--- Supplied material Enclosed Below ---

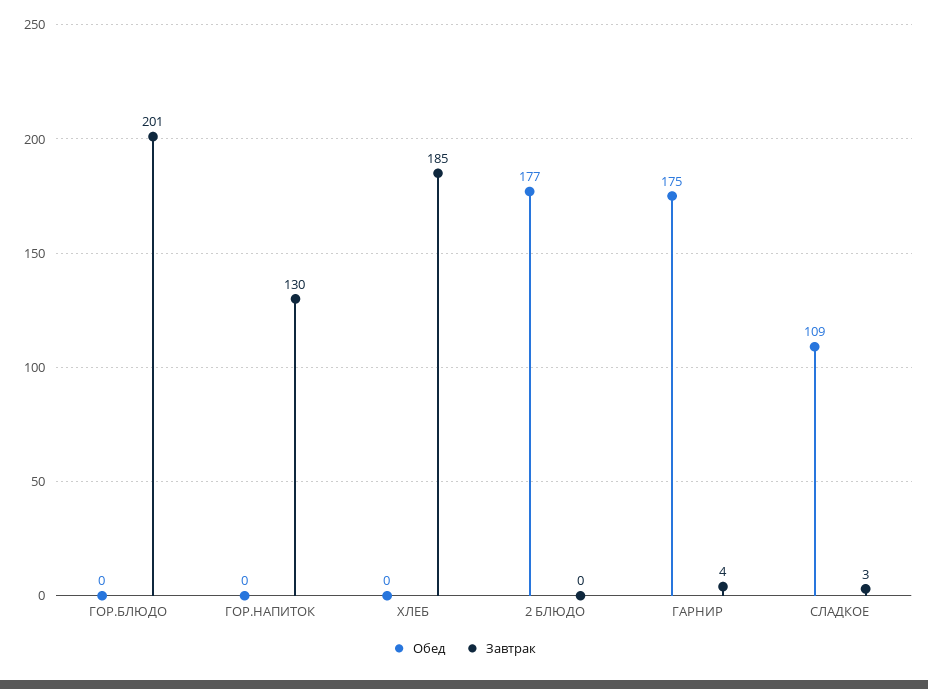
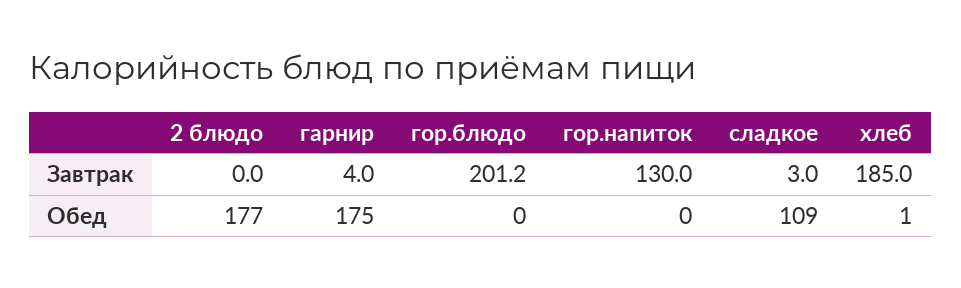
Обед, ХЛЕБ: 0 -> 1

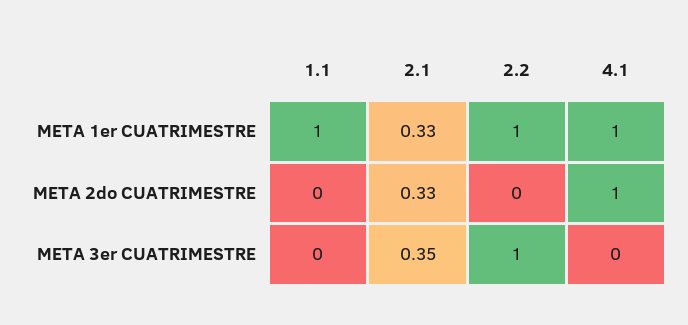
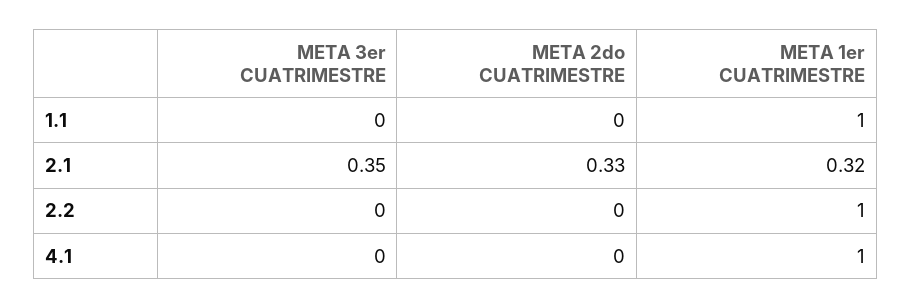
2.1, META 1er CUATRIMESTRE: 0.33 -> 0.32
4.1, META 2do CUATRIMESTRE: 1 -> 0
2.2, META 3er CUATRIMESTRE: 1 -> 0

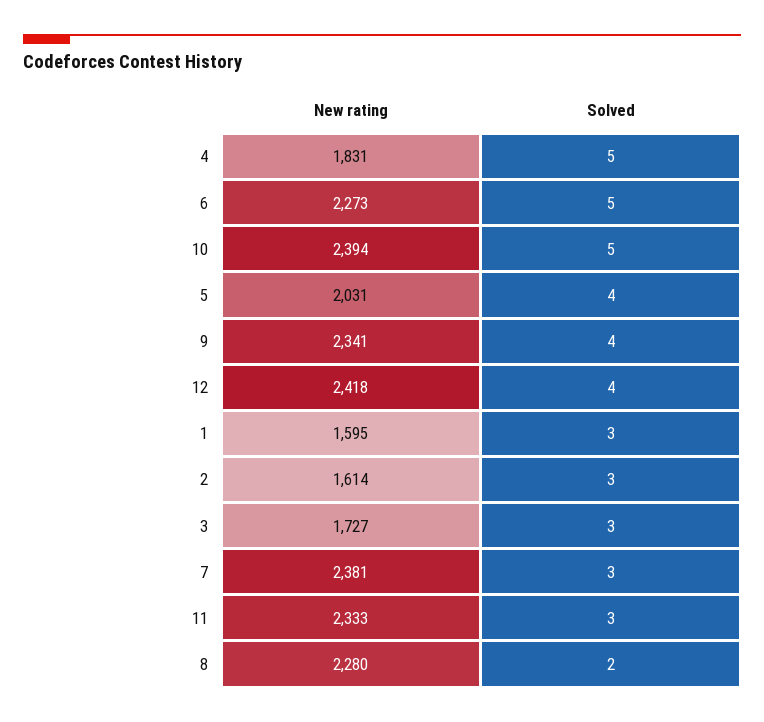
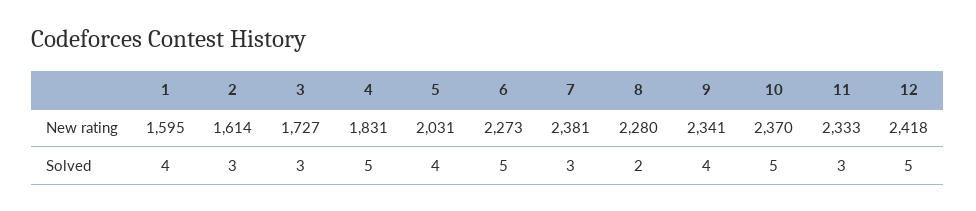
New rating, 10: 2394 -> 2370
Solved, 12: 4 -> 5
Solved, 1: 3 -> 4

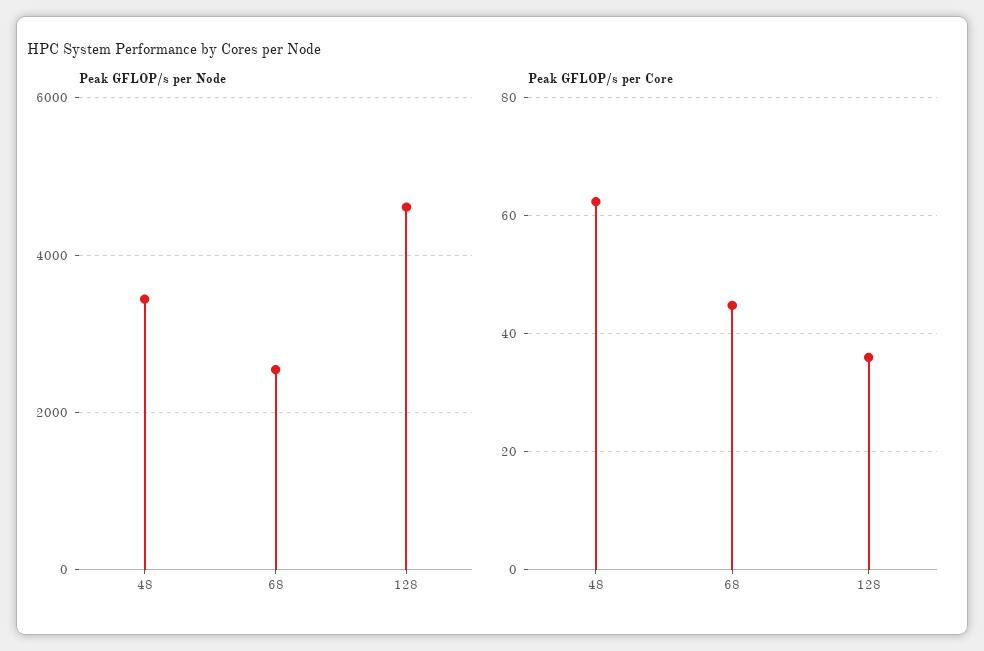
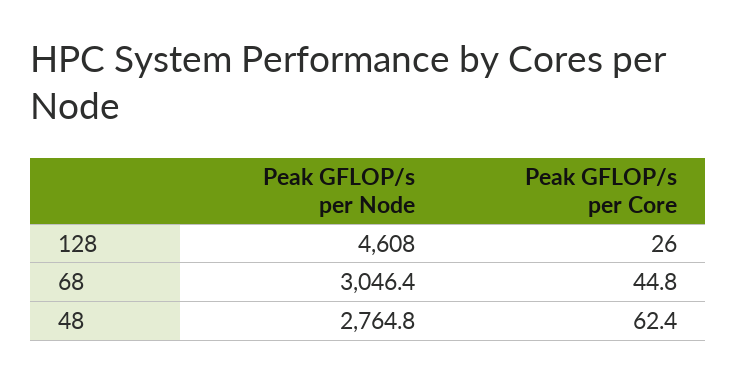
Peak GFLOP/s per Node, 48: 3400 -> 2764.8
Peak GFLOP/s per Node, 68: 2600 -> 3046.4
Peak GFLOP/s per Core, 128: 36 -> 26

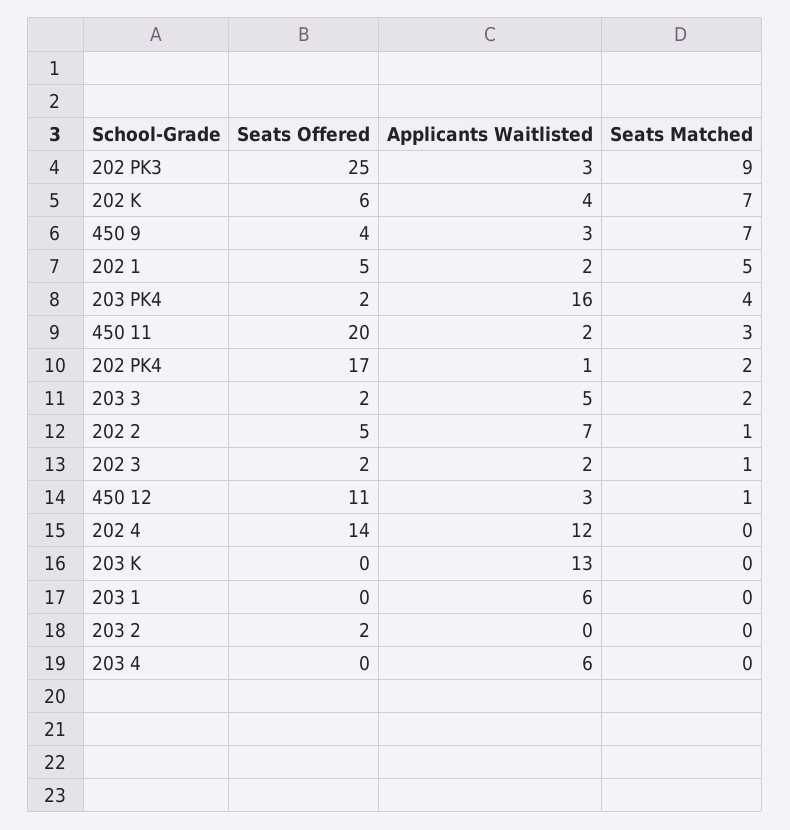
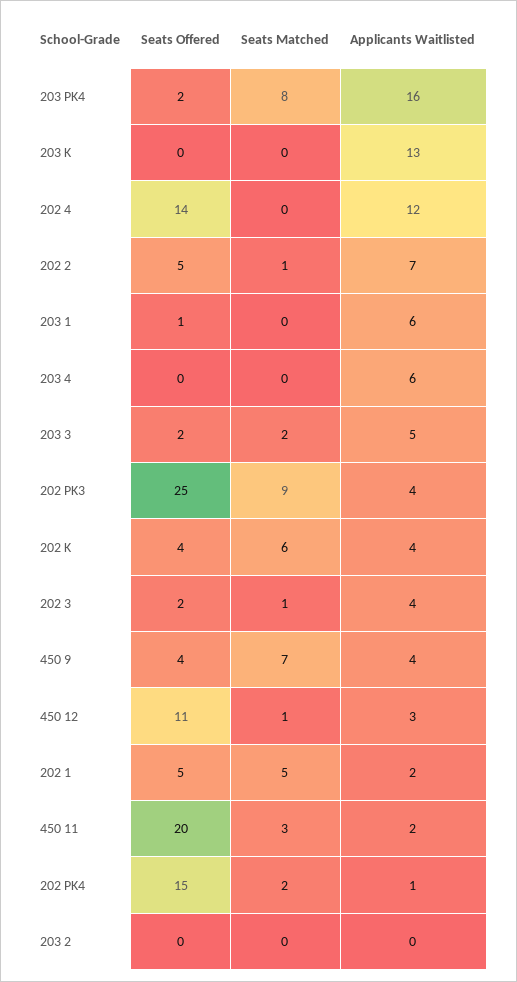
Applicants Waitlisted, 202 PK3: 3 -> 4
Seats Offered, 202 K: 6 -> 4
Seats Matched, 202 K: 7 -> 6
Applicants Waitlisted, 450 9: 3 -> 4
Seats Matched, 203 PK4: 4 -> 8
Seats Offered, 202 PK4: 17 -> 15
Applicants Waitlisted, 202 3: 2 -> 4
Seats Offered, 203 1: 0 -> 1
Seats Offered, 203 2: 2 -> 0

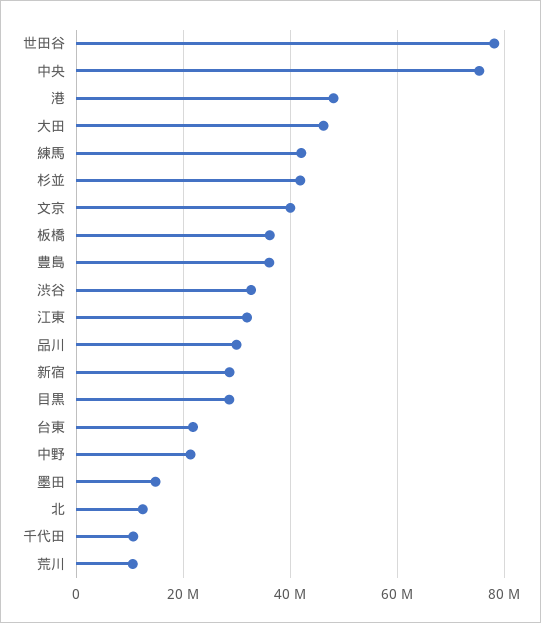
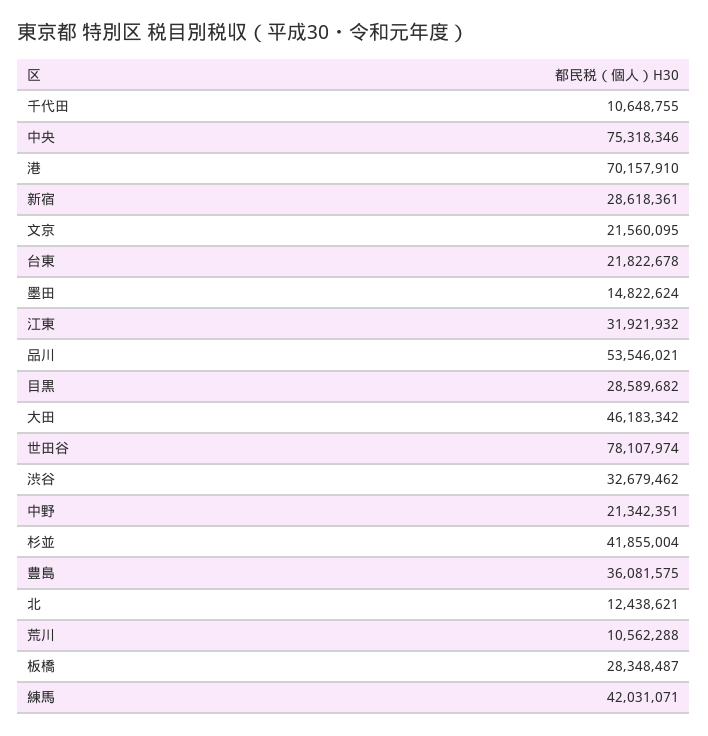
港: 48000000 -> 70157910
文京: 40000000 -> 21560095
板橋: 36000000 -> 28348487
品川: 30000000 -> 53546021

--- End of Enclosed Supplied material ---

= Task instructions =
Only the lines from the line with "Seats Offered, 203 1: 0 -> 1" to the end of the records should be repeated, exactly and without pictures.

= Exercise result =
Seats Offered, 203 1: 0 -> 1
Seats Offered, 203 2: 2 -> 0

港: 48000000 -> 70157910
文京: 40000000 -> 21560095
板橋: 36000000 -> 28348487
品川: 30000000 -> 53546021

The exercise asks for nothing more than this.